Genetic algorithm is an artificial intelligence algorithm that simulates the process of natural selection. It seeks the optimal solution through heuristic random search. It can be seen that genetic algorithm is a perfect fusion of cross disciplines.
A few days ago, I used the genetic algorithm on the mathematical modeling national competition, associating with the neural network, ant colony algorithm contact before, can not help feeling the enlightenment of the biological world to the development of computer science.
If you’ve never worked with genetic algorithms, you’ll be amazed at the wonders of nature by the end of this article.
Biological basis of genetic algorithm
Just now, genetic algorithm is to simulate a process of natural selection. Imagine that in the development of nature, any species is following the process of “natural selection, survival of the fittest”. Those with good genes survive and produce better offspring, while those with bad genes are eliminated.
As one species evolves, so do its competitors (such as foxes and rabbits), a mechanism (coevolution) that drives nature as a whole.
This is the essence of modern evolution, with natural selection at its core:
- Population is the basic unit of biological evolution
- Mutations and genetic recombination produce the raw materials of evolution
- Natural selection determines the direction of biological evolution
- Isolation leads to the formation of new species
- Coevolution and the formation of biodiversity
Genetic algorithm steps
Simple genetic Algorithm (SGA) is a milestone in the development of genetic algorithm. Genetic algorithms for improving and integrating new technologies are based on SGA.
coding
Using binary to simulate chromosome sequence, so as to carry on heredity, variation and so on processing.
Unknown:
decoding
For any binary string, it can be converted to decimal using the decoding formula, which is not derived here.

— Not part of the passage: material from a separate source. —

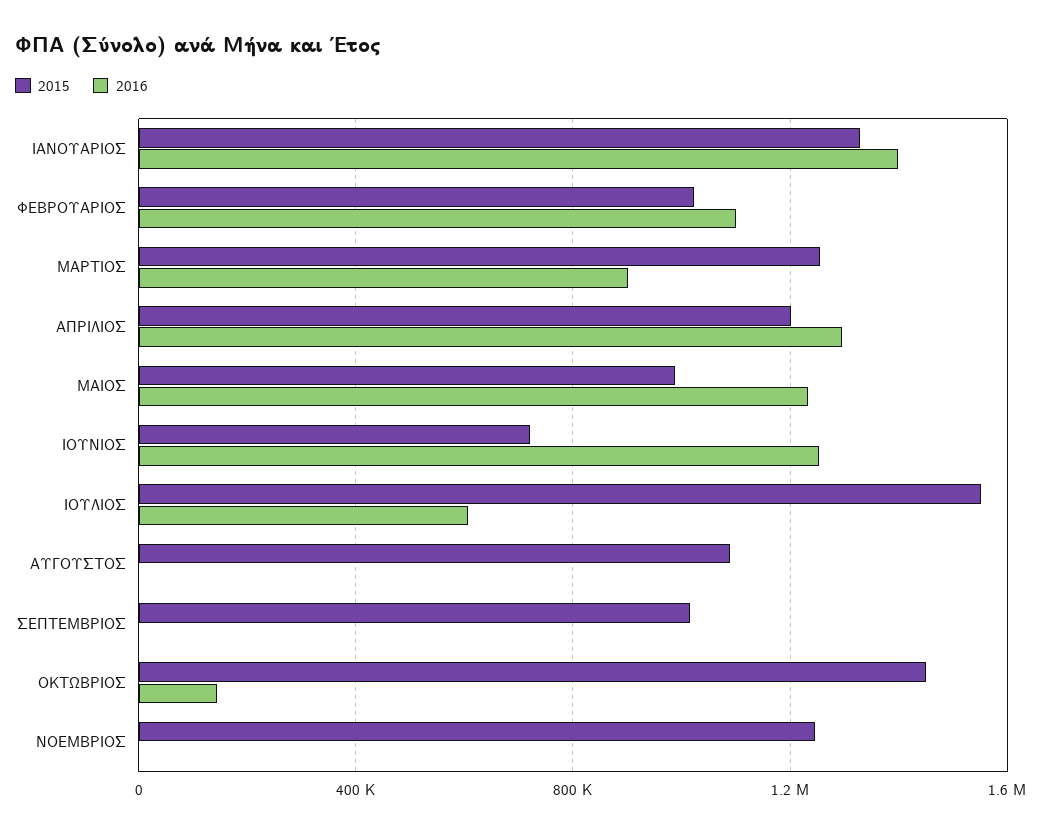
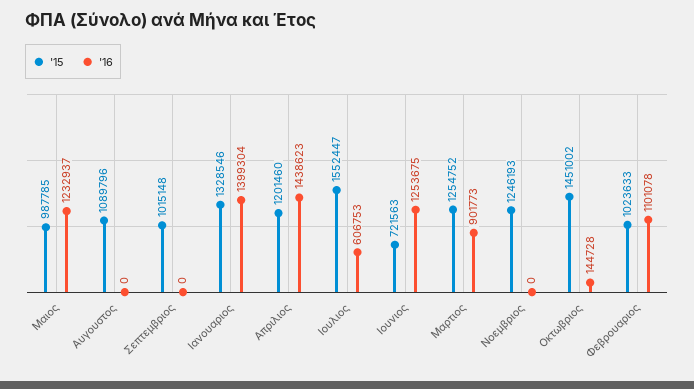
2016, ΑΠΡΙΛΙΟΣ: 1300000 -> 1438623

For example, a five-digit binary code yields 32 chromosomes. If, the corresponding decimal value is 21.
mating
Firstly, a random number was generated as the mating site, and then part of gene sequences were exchanged at the mating site of two individuals to form two sub-individuals.
This is the result of swapping the last four bits to form two daughter chromosomes.
mutation
In order to avoid premature convergence of population after algorithm iteration, genetic algorithm flips gene sequence with small probability (0 becomes 1,1 becomes 0) to simulate gene mutation.
inversion
Inversion is the 180-degree reversal of a normal segment of a chromosome
Assessment of individual fitness
Genetic algorithms determine the chances that individuals in the current population will pass on to the next generation in proportion to their fitness. Individuals with greater fitness are more likely to be passed on to the next generation.
In general, the problem of maximizing the objective function can be directly used as a function to detect individual fitness.
copy
The possibility of inheriting offspring is determined by individual fitness. If an individual has a high fitness, it has a high chance of being selected, it may be selected multiple times, and its genes will spread through the population; Otherwise it will gradually be phased out.
A lot of people on the Internet have written about using genetic algorithms to solve optimization problems, so you can learn a couple of examples.